The line in green is the model’s predictions—looks about right! We can also look at the cumulative number of deaths and compare against what was observed, as a second sanity check:

Model total deaths

Looks close enough to me, maybe a slight over-estimate for more recent data.

So, how many people are infected???

To get out the number of infected from our death model requires two ingredients: the IFR, and a guess at median time to removal ($\gamma$). Given these parameters, our model is pretty simple: $I(t)$ = $f(t)/(\gamma \cdot IFR)$.

Here are a few different possibilities for IFR (using $\gamma = 1/18$):

Infection estimate 1

And here’s the impact of varying the recovery time:

Infection estimate 2

Observe that small changes in IFR can have a big swing in the numbers of infections—this isn’t surprising, because a disease that only kills 1 in 1000 people who catch it (for example) would have to have infected 4.6 million people in Cook County to match the number of recorded deaths! (For comparison, there are only a little more than 5 million people total in Cook County, so this scenario seems unlikely.)

Once we have estimates for $I$ and $R$, it is straightforward to figure out $S$ as well, and produce population curves.

Here are a few, for different choices of IFR:

Pop estimate 1

Pop estimate 2

Pop estimate 3

Conclusions

I’ll repeat the disclaimer that all of the above is highly speculative.
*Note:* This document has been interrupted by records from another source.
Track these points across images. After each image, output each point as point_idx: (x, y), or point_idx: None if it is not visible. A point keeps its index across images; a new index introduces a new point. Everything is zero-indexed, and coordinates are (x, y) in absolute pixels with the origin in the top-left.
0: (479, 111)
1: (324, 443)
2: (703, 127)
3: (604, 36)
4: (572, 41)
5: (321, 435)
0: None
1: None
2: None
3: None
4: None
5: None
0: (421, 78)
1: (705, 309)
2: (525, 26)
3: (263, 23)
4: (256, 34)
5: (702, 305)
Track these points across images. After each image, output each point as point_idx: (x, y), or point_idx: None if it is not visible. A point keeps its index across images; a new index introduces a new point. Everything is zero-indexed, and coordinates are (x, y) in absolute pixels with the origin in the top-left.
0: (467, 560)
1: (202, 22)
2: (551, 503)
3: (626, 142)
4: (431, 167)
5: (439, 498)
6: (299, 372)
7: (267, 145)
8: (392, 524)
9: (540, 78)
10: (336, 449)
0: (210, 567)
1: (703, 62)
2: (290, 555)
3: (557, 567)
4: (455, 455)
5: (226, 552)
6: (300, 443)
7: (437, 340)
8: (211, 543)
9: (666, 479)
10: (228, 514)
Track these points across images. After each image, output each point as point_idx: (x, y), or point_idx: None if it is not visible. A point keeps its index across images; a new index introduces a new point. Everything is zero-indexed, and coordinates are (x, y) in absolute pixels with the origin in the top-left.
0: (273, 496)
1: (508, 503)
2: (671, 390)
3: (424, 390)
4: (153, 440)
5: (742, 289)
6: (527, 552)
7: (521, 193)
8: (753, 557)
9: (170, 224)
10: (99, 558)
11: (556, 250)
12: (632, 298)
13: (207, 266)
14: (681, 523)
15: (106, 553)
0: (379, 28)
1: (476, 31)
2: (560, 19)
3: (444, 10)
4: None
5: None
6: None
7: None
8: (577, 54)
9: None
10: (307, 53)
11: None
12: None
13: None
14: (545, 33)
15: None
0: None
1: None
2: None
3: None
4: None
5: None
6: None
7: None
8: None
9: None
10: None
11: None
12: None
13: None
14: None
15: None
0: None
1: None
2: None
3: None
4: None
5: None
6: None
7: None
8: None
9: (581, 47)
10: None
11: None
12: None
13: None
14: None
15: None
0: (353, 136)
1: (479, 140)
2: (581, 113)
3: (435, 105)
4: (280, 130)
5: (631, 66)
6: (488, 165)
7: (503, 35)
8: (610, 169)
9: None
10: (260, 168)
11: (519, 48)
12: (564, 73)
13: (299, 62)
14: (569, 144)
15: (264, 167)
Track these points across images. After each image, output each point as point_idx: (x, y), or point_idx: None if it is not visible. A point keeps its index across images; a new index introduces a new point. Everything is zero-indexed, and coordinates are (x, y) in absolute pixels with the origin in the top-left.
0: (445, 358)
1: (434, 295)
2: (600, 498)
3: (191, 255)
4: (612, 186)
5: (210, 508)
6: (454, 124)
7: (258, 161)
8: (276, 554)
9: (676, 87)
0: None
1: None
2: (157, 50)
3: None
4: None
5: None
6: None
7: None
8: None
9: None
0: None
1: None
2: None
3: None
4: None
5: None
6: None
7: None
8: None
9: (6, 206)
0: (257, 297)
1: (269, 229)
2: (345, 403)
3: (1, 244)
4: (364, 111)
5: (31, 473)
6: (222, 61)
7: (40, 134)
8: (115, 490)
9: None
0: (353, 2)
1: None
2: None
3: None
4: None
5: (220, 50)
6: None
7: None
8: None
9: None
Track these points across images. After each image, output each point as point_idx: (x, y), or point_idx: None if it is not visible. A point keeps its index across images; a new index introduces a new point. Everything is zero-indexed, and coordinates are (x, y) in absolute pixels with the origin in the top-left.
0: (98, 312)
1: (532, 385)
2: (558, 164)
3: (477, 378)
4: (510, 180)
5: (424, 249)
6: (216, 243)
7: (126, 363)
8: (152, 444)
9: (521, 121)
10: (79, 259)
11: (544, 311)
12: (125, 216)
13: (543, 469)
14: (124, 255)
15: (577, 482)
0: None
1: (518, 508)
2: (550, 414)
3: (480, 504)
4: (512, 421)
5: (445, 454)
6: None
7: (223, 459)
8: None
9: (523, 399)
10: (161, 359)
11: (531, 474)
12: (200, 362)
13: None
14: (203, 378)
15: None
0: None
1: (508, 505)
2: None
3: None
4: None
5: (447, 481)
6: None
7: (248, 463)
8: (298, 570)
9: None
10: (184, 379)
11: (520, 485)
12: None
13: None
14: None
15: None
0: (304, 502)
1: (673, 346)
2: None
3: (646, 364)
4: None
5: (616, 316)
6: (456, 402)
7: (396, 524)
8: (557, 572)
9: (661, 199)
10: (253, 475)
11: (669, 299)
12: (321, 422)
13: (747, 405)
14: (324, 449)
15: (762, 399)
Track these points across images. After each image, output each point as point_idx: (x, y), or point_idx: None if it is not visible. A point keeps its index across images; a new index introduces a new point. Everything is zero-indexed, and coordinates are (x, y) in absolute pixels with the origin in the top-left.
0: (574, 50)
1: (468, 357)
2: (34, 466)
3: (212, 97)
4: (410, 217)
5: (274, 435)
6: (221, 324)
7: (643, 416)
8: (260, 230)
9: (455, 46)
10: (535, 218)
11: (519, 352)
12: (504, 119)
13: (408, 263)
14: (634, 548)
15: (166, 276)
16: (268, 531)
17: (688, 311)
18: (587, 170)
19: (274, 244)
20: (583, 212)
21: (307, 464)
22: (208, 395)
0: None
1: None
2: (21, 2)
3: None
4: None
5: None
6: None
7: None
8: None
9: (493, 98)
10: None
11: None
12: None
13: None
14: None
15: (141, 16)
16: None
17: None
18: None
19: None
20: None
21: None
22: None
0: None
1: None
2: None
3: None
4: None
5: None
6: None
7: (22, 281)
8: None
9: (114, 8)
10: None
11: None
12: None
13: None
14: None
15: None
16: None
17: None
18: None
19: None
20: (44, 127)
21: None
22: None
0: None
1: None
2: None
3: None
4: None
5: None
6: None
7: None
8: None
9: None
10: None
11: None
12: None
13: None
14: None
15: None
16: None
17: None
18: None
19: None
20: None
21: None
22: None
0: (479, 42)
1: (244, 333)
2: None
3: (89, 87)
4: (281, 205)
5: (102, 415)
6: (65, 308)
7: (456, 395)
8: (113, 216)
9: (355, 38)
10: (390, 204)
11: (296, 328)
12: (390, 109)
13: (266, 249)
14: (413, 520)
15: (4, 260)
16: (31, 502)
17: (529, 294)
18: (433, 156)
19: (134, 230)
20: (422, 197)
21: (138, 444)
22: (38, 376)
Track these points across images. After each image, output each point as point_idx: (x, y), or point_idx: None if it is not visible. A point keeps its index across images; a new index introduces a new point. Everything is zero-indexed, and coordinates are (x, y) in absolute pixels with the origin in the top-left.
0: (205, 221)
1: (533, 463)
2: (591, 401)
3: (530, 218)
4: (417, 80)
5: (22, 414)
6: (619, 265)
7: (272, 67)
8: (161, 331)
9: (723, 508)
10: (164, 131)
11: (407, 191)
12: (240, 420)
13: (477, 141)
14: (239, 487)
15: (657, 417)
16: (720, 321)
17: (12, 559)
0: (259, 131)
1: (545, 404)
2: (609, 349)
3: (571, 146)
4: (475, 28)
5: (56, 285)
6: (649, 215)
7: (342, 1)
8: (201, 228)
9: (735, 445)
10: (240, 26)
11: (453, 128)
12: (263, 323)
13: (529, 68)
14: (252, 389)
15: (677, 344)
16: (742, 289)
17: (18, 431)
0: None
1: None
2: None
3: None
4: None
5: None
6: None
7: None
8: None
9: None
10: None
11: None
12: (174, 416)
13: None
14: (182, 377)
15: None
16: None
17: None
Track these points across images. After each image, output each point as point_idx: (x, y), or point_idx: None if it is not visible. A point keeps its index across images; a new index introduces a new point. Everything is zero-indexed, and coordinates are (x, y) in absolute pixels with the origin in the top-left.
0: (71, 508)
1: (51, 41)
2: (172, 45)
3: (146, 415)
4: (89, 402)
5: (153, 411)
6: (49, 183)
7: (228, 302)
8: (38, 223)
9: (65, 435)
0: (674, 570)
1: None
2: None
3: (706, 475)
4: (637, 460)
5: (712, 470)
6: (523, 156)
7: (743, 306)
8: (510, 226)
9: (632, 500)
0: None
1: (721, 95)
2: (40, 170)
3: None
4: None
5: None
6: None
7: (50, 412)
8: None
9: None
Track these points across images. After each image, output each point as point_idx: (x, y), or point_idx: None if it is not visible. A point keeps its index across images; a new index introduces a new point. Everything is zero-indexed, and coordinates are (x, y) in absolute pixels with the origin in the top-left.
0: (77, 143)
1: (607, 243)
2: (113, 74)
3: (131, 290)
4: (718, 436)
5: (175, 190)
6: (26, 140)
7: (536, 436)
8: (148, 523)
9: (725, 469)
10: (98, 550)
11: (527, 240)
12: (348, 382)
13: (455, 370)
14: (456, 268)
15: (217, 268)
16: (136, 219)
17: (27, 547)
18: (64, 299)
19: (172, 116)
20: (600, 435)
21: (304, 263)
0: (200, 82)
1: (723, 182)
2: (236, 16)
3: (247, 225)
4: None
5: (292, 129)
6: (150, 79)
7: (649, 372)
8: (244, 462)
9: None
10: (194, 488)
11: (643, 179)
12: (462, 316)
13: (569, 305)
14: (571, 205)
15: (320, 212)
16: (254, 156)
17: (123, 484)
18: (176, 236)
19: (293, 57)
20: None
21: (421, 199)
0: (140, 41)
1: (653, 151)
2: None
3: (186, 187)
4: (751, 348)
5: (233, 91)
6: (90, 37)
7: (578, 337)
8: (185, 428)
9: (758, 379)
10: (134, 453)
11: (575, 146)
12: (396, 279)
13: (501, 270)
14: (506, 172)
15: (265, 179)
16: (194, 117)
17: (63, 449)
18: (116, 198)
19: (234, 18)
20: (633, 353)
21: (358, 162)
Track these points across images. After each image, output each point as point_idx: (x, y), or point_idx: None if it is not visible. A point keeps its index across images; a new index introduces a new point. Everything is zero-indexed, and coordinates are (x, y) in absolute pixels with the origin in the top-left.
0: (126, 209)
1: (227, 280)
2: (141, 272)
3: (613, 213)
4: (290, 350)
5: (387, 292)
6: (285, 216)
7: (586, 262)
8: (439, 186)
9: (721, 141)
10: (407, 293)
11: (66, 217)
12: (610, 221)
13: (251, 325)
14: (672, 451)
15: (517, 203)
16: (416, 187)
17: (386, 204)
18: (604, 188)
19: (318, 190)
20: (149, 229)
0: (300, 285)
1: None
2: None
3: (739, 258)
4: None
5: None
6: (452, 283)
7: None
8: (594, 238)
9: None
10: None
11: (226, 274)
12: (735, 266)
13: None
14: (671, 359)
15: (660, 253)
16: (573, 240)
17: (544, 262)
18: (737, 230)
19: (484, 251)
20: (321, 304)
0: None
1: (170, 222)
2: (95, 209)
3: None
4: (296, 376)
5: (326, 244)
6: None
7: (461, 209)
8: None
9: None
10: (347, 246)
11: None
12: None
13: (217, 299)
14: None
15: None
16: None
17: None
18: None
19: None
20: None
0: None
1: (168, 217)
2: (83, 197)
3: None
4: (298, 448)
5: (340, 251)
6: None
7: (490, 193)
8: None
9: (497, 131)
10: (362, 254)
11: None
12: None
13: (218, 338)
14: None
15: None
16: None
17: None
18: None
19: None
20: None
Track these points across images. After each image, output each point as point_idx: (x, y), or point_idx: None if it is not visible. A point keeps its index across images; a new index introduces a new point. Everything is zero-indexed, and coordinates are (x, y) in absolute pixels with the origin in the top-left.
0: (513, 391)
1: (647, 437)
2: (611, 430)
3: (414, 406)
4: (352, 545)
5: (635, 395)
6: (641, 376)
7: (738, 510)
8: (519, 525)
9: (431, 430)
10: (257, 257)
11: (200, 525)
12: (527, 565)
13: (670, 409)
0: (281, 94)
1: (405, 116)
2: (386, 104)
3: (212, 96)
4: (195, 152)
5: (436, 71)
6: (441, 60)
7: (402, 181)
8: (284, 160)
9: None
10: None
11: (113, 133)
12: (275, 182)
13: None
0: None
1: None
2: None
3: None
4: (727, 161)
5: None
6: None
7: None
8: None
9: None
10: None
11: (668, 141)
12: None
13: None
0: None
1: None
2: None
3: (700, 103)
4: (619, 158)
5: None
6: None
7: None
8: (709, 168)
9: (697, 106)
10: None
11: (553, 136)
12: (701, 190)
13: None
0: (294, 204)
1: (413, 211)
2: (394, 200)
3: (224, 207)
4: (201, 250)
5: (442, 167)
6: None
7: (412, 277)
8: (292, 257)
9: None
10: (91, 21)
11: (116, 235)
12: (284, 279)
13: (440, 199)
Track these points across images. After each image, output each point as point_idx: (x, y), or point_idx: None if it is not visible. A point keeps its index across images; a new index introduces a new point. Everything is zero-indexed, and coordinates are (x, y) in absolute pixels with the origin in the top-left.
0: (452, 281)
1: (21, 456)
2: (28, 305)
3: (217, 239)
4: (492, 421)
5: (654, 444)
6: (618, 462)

That said, if you believe this model, I’ll make a few observations:

  • For any IFR > 0.2% and any duration < 30 days, this model estimates the number of people currently sick with COVID-19 in Cook County to be less than 2% of the population.
  • Even in an optimistic but plausible scenarios for IFR (0.5%), about 80% of the population is still susceptible to the virus.

Returning to our original questions of “how likely am I to catch COVID-19” and “where are we with the outbreak?”, here’s the conclusions I’d draw from this exercise:

  1. Probably 98% of the people you encounter on the street do not have COVID-19, so your chances of catching it in any given encounter are small. However…
  2. At least 80% of the population has not caught and developed immunity to the virus.

Consequently, while we are not in all that much danger here in Cook County, our safety is fragile: we are still quite vulnerable to another outbreak. Assuming that survival of an infection confers immunity for some meaningful amount of time, the outbreak will die out on its own if $R_{t} < 1$. $R_{t} = R_{0} S/N $. If $R_{0} \approx 2.4$, then we need $S/N \leq 0.42$, that is, at least 58% of the population needs to catch the virus—and we’re a long ways away from that!

If you’re interested in learning more about this subject, SIR models are surprisingly easy to get into, and generalize naturally to more sophisticated state-based approaches. Also, if you know another good way to model $I$ from publicly available data, or have a technique for estimating the IFR from observeable data, I’d love to hear about it!